0% of residents lived in urban areas, while 100.0% lived in rural areas.

There were 392 households in Falls City, of which 27.6% had children under the age of 18 living in them. Of all households, 41.8% were married-couple households, 22.4% were households with a male householder and no spouse or partner present, and 23.5% were households with a female householder and no spouse or partner present. About 23.2% of all households were made up of individuals and 11.0% had someone living alone who was 65 years of age or older.

There were 416 housing units, of which 5.8% were vacant. Among occupied housing units, 77.3% were owner-occupied and 22.7% were renter-occupied. The homeowner vacancy rate was 0.7% and the rental vacancy rate was 8.2%.

Racial composition as of the 2020 census
| Race | Number | Percent |
|---|---|---|
| White | 901 | 85.7% |
| Black or African American | 1 | 0.1% |
| American Indian and Alaska Native | 26 | 2.5% |
| Asian | 5 | 0.5% |
| Native Hawaiian and Other Pacific Islander | 1 | 0.1% |
| Some other race | 6 | 0.6% |
| Two or more races | 111 | 10.6% |
| Hispanic or Latino (of any race) | 47 | 4.5% |

===2010 census===
As of the census of 2010, there were 947 people, 366 households, and 261 families residing in the city. The population density was 789.2 PD/sqmi.

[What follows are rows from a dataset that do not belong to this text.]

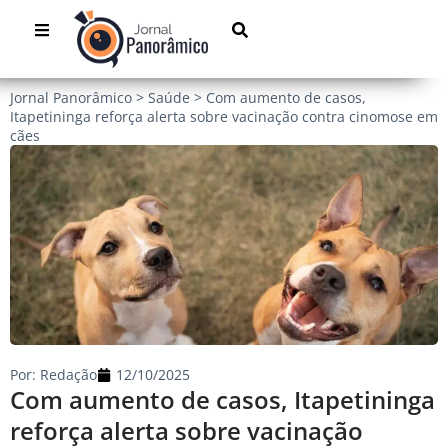
Jornal Panorâmico
>
Saúde
>
Com aumento de casos,
Itapetininga reforça alerta sobre vacinação contra cinomose em
cães
Por:
Redação
12/10/2025
Com aumento de casos, Itapetininga
reforça alerta sobre vacinação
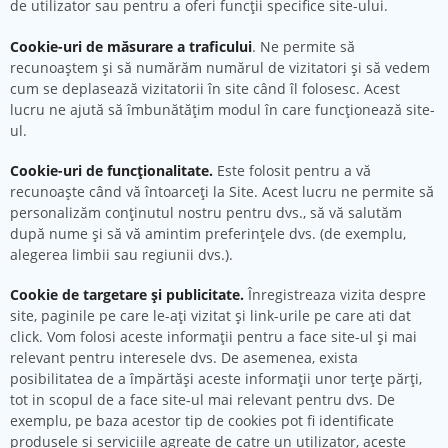
de utilizator sau pentru a oferi funcții specifice site-ului.
Cookie-uri de măsurare a traficului
. Ne permite să
recunoaștem și să numărăm numărul de vizitatori și să vedem
cum se deplasează vizitatorii în site când îl folosesc. Acest
lucru ne ajută să îmbunătățim modul în care funcționează site-
ul.
Cookie-uri de funcționalitate.
Este folosit pentru a vă
recunoaște când vă întoarceți la Site. Acest lucru ne permite să
personalizăm conținutul nostru pentru dvs., să vă salutăm
după nume și să vă amintim preferințele dvs. (de exemplu,
alegerea limbii sau regiunii dvs.).
Cookie de targetare și publicitate.
Înregistreaza vizita despre
site, paginile pe care le-ați vizitat și link-urile pe care ati dat
click. Vom folosi aceste informații pentru a face site-ul și mai
relevant pentru interesele dvs. De asemenea, exista
posibilitatea de a împărtăși aceste informații unor terțe părți,
tot in scopul de a face site-ul mai relevant pentru dvs. De
exemplu, pe baza acestor tip de cookies pot fi identificate
produsele si serviciile agreate de catre un utilizator, aceste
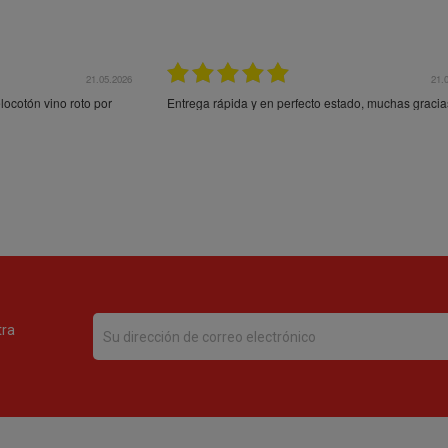
21.05.2026
21.
ocotón vino roto por
Entrega rápida y en perfecto estado, muchas gracia
tra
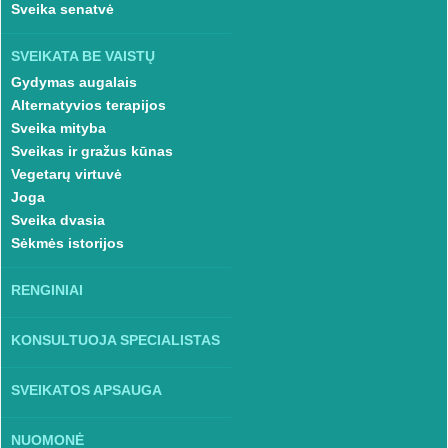
Sveika senatvė
SVEIKATA BE VAISTŲ
Gydymas augalais
Alternatyvios terapijos
Sveika mityba
Sveikas ir gražus kūnas
Vegetarų virtuvė
Joga
Sveika dvasia
Sėkmės istorijos
RENGINIAI
KONSULTUOJA SPECIALISTAS
SVEIKATOS APSAUGA
NUOMONĖ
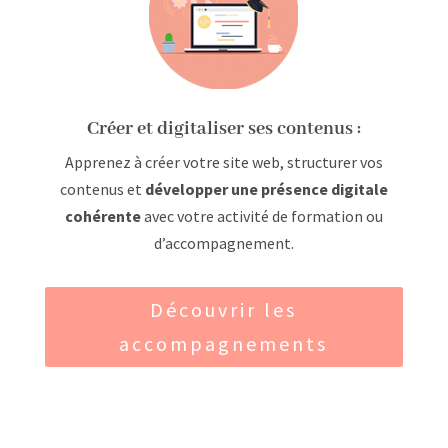
Créer et digitaliser ses contenus :
Apprenez à créer votre site web, structurer vos
contenus et
développer une présence digitale
cohérente
avec votre activité de formation ou
d’accompagnement.
Découvrir les
accompagnements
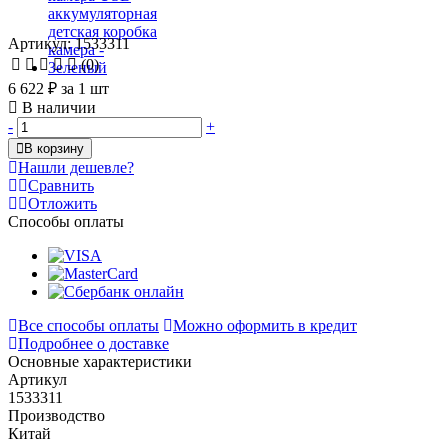
Артикул: 1533311
(0)
6 622 ₽
за 1 шт
В наличии
-
+
В корзину
Нашли дешевле?
Сравнить
Отложить
Способы оплаты
Все способы оплаты
Можно оформить в кредит
Подробнее о доставке
Основные характеристики
Артикул
1533311
Производство
Китай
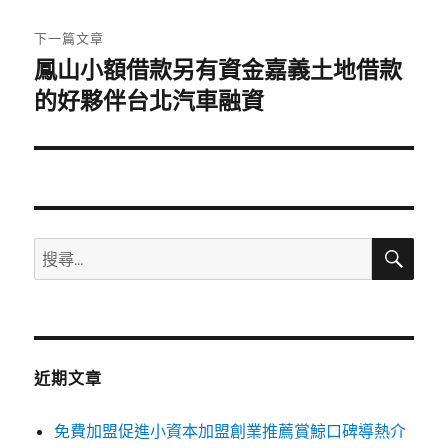
文
章:
下一篇文章
鳳山小額借款另有資金嘉義土地借款
下
一
的好夥伴台北汽車融資
篇
文
章:
搜
搜
尋
尋
關
鍵
字:
近期文章
免費加盟促進小資本加盟創業推薦賞鯨口碑導熱介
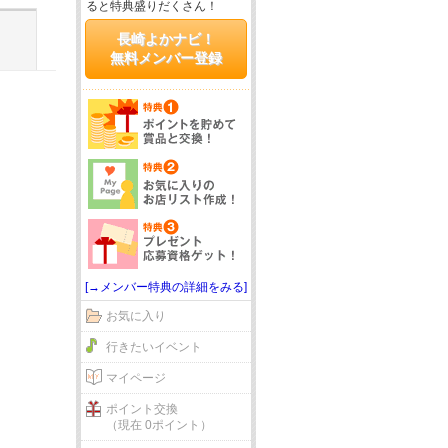
ると特典盛りだくさん！
長崎よかナビ！
無料メンバー登録
[→メンバー特典の詳細をみる]
お気に入り
行きたいイベント
マイページ
ポイント交換
（現在 0ポイント）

There were 395 housing units at an average density of 329.2 /sqmi. The racial makeup of the city was 91.6% White, 0.1% African American, 2.3% Native American, 0.4% Asian, 0.1% Pacific Islander, 1.8% from other races, and 3.7% from two or more races. Hispanic or Latino of any race were 5.2% of the population.

There were 366 households, of which 30.3% had children under the age of 18 living with them, 54.4% were married couples living together, 10.4% had a female householder with no husband present, 6.6% had a male householder with no wife present, and 28.7% were non-families. 22.7% of all households were made up of individuals, and 7.6% had someone living alone who was 65 years of age or older. The average household size was 2.59 and the average family size was 2.98.

The median age in the city was 43.5 years. 22.9% of residents were under the age of 18; 8% were between the ages of 18 and 24; 21% were from 25 to 44; 31.9% were from 45 to 64; and 16.3% were 65 years of age or older. The gender makeup of the city was 51.5% male and 48.5% female.

===2000 census===
As of the census of 2000, there were 966 people, 338 households, and 255 families residing in the city. The population density was 785.2 PD/sqmi. There were 373 housing units at an average density of 303.2 /sqmi. The racial makeup of the city was 92.86% White, 0.93% African American, 1.66% Native American, 0.10% Asian, 0.21% Pacific Islander, 1.04% from other races, and 3.21% from two or more races. Hispanic or Latino of any race were 3.62% of the population.

There were 338 households, out of which 35.2% had children under the age of 18 living with them, 58.3% were married couples living together, 13.6% had a female householder with no husband present, and 24.3% were non-families. 19.2% of all households were made up of individuals, and 9.5% had someone living alone who was 65 years of age or older. The average household size was 2.86 and the average family size was 3.25.

In the city, the population was spread out, with 31.0% under the age of 18, 5.5% from 18 to 24, 26.7% from 25 to 44, 22.4% from 45 to 64, and 14.5% who were 65 years of age or older. The median age was 38 years. For every 100 females, there were 91.7 males. For every 100 females age 18 and over, there were 88.4 males.

The median income for a household in the city was $32,461, and the median income for a family was $36,528. Males had a median income of $31,827 versus $26,429 for females. The per capita income for the city was $13,858. About 11.6% of families and 15.8% of the population were below the poverty line, including 16.5% of those under age 18 and 9.0% of those age 65 or over.